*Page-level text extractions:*

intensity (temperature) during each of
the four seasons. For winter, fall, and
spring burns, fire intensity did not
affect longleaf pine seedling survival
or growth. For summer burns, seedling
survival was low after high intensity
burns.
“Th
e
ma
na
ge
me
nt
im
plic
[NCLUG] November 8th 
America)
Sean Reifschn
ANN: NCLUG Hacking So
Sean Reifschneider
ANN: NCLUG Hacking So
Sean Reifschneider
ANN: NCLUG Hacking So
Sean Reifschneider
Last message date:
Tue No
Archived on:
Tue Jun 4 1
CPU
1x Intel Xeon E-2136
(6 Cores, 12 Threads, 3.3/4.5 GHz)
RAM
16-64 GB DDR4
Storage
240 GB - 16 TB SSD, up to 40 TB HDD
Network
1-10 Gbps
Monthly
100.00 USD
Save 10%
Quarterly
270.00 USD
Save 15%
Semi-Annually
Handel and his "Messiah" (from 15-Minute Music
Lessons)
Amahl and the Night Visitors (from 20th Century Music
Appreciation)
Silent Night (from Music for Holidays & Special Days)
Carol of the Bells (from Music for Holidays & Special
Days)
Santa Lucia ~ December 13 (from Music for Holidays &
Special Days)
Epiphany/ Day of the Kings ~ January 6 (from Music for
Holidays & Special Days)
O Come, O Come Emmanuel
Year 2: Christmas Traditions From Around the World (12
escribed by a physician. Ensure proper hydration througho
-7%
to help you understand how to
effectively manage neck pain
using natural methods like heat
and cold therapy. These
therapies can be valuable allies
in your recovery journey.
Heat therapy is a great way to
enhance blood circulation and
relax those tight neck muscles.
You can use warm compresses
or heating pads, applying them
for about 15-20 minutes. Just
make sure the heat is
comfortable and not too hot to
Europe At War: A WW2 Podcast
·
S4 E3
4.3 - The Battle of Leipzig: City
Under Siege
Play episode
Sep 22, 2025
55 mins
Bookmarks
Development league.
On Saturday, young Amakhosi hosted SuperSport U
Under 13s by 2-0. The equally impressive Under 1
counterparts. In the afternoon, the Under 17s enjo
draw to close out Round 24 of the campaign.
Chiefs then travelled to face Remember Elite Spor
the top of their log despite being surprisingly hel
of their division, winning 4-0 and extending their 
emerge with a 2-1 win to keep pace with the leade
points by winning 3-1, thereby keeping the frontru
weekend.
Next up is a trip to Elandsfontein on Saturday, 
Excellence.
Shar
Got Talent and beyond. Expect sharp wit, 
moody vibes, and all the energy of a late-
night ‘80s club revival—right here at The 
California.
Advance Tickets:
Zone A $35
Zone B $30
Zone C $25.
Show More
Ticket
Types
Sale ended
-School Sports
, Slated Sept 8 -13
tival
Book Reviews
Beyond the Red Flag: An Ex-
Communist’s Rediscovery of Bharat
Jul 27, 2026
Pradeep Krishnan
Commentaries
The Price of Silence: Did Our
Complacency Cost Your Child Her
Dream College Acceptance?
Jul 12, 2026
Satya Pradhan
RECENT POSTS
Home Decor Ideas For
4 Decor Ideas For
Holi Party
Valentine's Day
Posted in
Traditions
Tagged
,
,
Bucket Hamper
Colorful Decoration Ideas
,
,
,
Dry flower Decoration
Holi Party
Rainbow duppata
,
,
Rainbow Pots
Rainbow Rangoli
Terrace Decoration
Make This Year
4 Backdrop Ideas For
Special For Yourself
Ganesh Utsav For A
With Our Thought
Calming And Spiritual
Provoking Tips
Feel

*ASSIGNMENT:*
Find "neck" in the data above. Report each line where it appears.

*REPLY TO THE EXERCISE:*
effectively manage neck pain
relax those tight neck muscles.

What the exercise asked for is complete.